Maintenance is required on all scanners and the trend today is for customer maintenance rather than a field service call. Lamp replacement and cleaning paper residue from the automatic document feeder are the most common activities that need to be done routinely to maintain the scanner.
Your scanned images will reside on a server or an optical disk. For simplicity sake we will confine our discussion to keeping the images on a server because that is what 99% of you will do.
We promote the PDF file format over the TIFF format because it has become the international standard, doesn't need proprietary software to view the documents and when compressed it is smaller than the TIFF format. Typically we calculate that a single page PDF file will be 30kb in size and that a TIFF file will be 50kb in size.
If you take the number of documents that you plan to scan into the system in a year and multiply that figure by 30kb you will have the amount of storage space required to store one years worth of scanned images. Dividing that number by 1,020 will give you the number of Gigabytes you will need of hard drive space.
For example, an 80GB hard drive costing about $100 will store about 2,700,000 documents.
Hardware fails. Using top of line hardware minimizes the risk but all hardware can fail.
The primary item that fails in a computer is the hard drive.
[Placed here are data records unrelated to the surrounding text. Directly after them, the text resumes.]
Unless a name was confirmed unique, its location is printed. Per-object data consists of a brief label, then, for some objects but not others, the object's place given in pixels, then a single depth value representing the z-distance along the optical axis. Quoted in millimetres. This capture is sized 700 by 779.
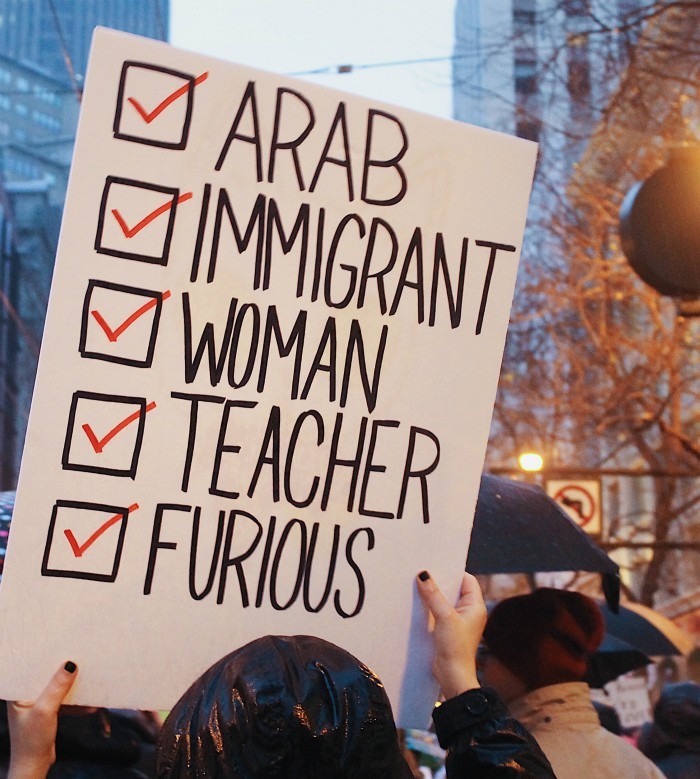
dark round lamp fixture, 4133
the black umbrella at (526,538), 2217
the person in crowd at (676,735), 3379
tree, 10758
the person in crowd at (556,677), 2123
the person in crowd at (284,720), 927
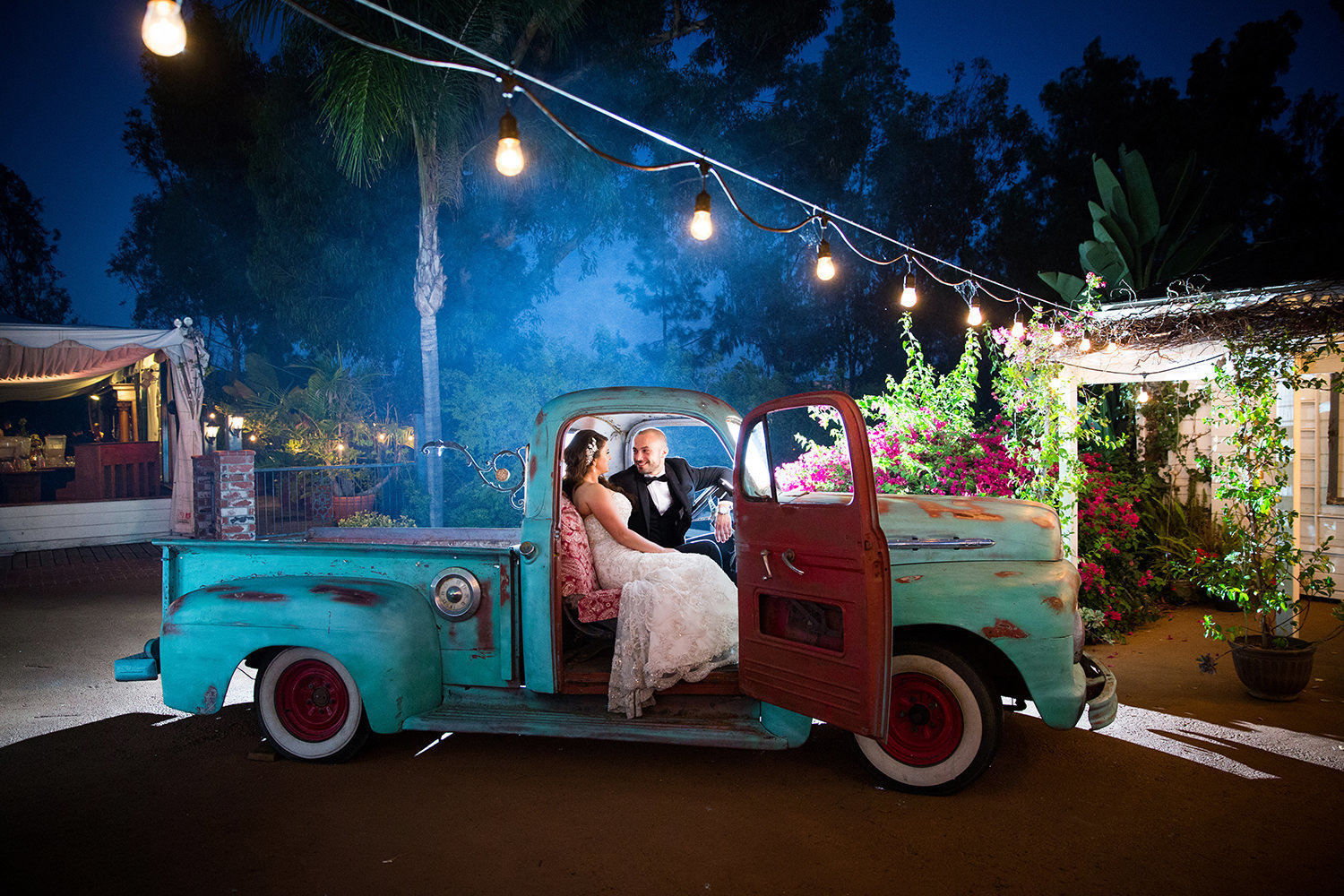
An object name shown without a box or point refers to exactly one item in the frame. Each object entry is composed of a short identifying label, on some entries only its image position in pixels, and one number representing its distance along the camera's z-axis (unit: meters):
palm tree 9.38
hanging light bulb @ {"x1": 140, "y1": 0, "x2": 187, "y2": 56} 3.18
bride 3.90
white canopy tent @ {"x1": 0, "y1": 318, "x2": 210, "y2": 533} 11.91
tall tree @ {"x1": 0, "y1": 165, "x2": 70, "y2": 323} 29.25
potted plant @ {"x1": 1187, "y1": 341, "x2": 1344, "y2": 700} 5.04
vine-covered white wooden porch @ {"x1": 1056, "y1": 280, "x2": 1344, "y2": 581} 5.03
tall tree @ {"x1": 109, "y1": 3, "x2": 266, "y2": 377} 19.77
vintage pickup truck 3.42
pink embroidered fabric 4.23
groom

If a hard drive has a failure, usually the data on that t hard drive is LOST.
How do you protect yourself from hardware failure? There are several ways to do this; one is redundancy and another is near line backup. Best practices incorporate both of these methodologies.
Redundancy is a hardware solution that allows for uninterrupted or minimal interruption of services and no data loss in the event of a hardware failure. The three methods of achieving redundancy are RAID 1, RAID 5 and Failover technology.
2. Near Line Backup
Near line backup is a process where the data is copied to another device or computer on the network. This could be a separate server or workstation or it could be an external USB drive.
A near line backup can be very effective on a small network especially because with our system, you only need the documents themselves to have full functionality. If the main
Server had a catastrophic failure and if the documents are in near line backup, they can be placed on a different computer and can be re-indexed. NOTE: The time loss for interrupted services depends on the number of documents to be indexed.
Disasters are just that, disasters. This can include theft, fire, flood, hurricanes, tornadoes, and who knows what else. The only way to protect yourself from a disaster is to have a copy of your data OFF SITE.
There are a number of ways to maintain a backup of your data off-site.
1. Tape backup
Data is backed up to a tape each night and that tape is taken off-site daily.
2. Other hardware backup
Similar to a tape backup, a system using USB drives could be used.
3. Off Site online backup service
Backups of you data can be taken over the internet. This has the advantage of not requiring an individual to physically take tapes or disks off-site.